Training a Parser: Error while Indexing BinaryRule

Question

Training a Parser: Error while Indexing BinaryRule

markfarrell opened this issue 10 years ago · comments

Hi,

Experiencing problems using the parser trainer. My goal is to train a parser with CRAFT's treebank for the biology domain; not sure if the layout of CRAFT's treebank is supported by epic or not. Tried to start out by training a parser on "smallbank" -- no luck. Any advice?

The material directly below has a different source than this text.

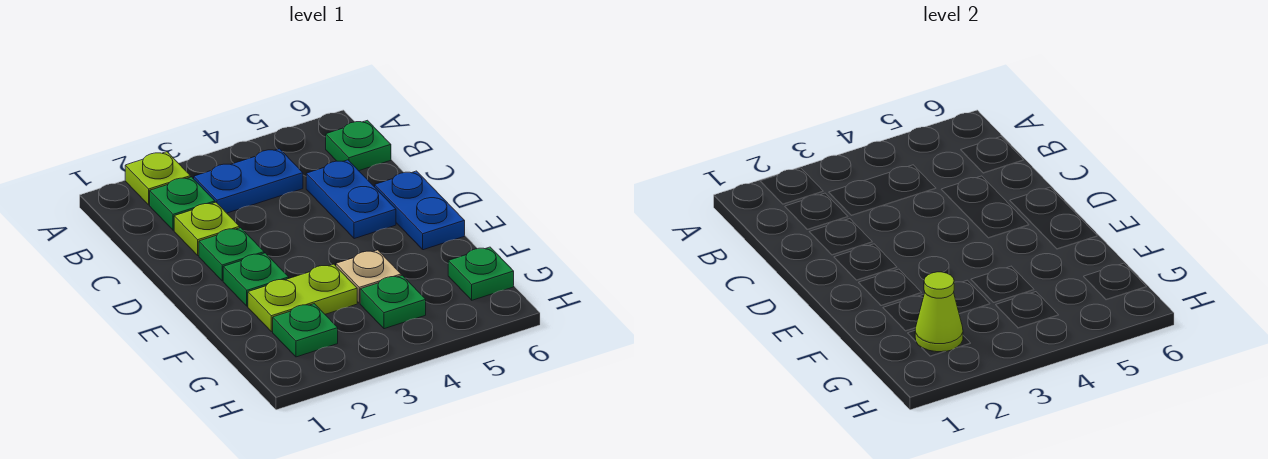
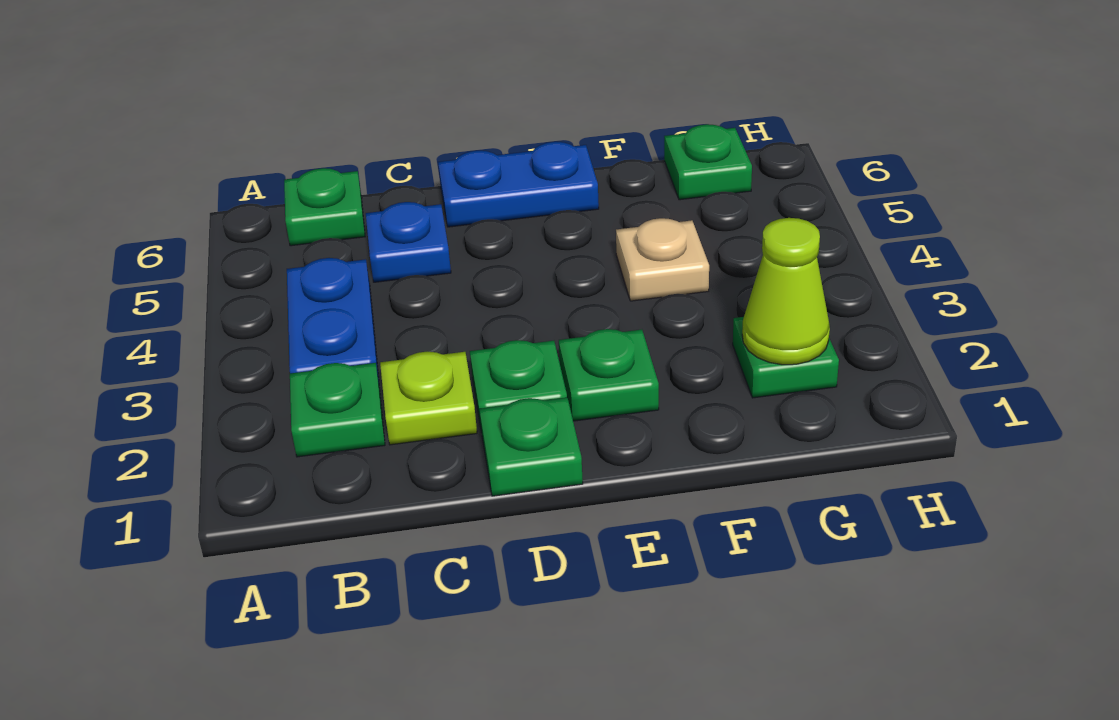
lime 1x1 plate [125,152,190,205] -> none
blue 1x2 plate [306,160,396,239] -> blue 1x1 plate [366,202,451,282]
lime 1x2 plate [248,264,357,332] -> none
green 1x1 plate [360,275,426,329] -> green 1x1 plate moved to [479,398,583,496]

$ java -cp target/scala-2.11/epic-assembly-0.2.jar epic.parser.models.ParserTrainer \
   --treebankType simple
   --treebank.path "src/main/resources/smallbank"
   --modelFactory epic.parser.models.SpanModelFactory
   --cache.path constraints.cache
   --opt.useStochastic true 
   --opt.regularization 1.0
[main] INFO epic.parser.models.ParserTrainer$ - Training Parser...
Exception in thread "main" java.lang.RuntimeException: 
error while indexingBinaryRule(VP[^SINV], VBN[^VP], PP[^VP]) to 
BinaryRule(VP, VBN, PP)0
at epic.parser.projections.ProjectionIndexer$$anonfun$apply$5.apply(ProjectionIndexer.scala:115)
...

David Hall · Answer 1 · Sun Oct 12 2014 03:03:43 GMT+0800 (China Standard Time)

probably you ran it on a small corpus first? delete xbar.gr

I should get rid of the need for that file, but that should do it.

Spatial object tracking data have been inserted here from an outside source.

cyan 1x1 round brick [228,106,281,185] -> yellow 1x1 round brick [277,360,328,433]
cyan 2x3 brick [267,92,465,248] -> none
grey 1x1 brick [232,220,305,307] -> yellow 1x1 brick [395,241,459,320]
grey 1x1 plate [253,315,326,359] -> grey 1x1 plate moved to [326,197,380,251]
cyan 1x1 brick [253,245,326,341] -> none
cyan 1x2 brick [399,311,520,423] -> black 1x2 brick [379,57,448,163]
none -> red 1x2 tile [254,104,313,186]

On Wed, Oct 8, 2014 at 12:13 AM, Mark Farrell notifications@github.com
wrote:

Hi,

Experiencing problems using the parser trainer. My goal is to train a
parser with CRAFT's treebank for the biology domain; not sure if the layout
of CRAFT's treebank is supported by epic or not. Tried to start out by
training a parser on "smallbank" -- no luck. Any advice?

$ java -cp target/scala-2.11/epic-assembly-0.2.jar epic.parser.models.ParserTrainer
--treebankType simple
--treebank.path "src/main/resources/smallbank"
--modelFactory epic.parser.models.SpanModelFactory
--cache.path constraints.cache
--opt.useStochastic true
--opt.regularization 1.0
[main] INFO epic.parser.models.ParserTrainer$ - Training Parser...
Exception in thread "main" java.lang.RuntimeException:
error while indexingBinaryRule(VP[^SINV], VBN[^VP], PP[^VP]) to
BinaryRule(VP, VBN, PP)0
at epic.parser.projections.ProjectionIndexer$$anonfun$apply$5.apply(ProjectionIndexer.scala:115)
...

—
Reply to this email directly or view it on GitHub
#16.

Mark Farrell · Answer 2 · Sun Oct 12 2014 03:39:04 GMT+0800 (China Standard Time)

Oh, that seems to have worked. I can train the parser on "smallbank". Do you think it will be much work to train the parser on the CRAFT corpus? I believe it contains a collection of biology articles and a list of parsed sentences for each article.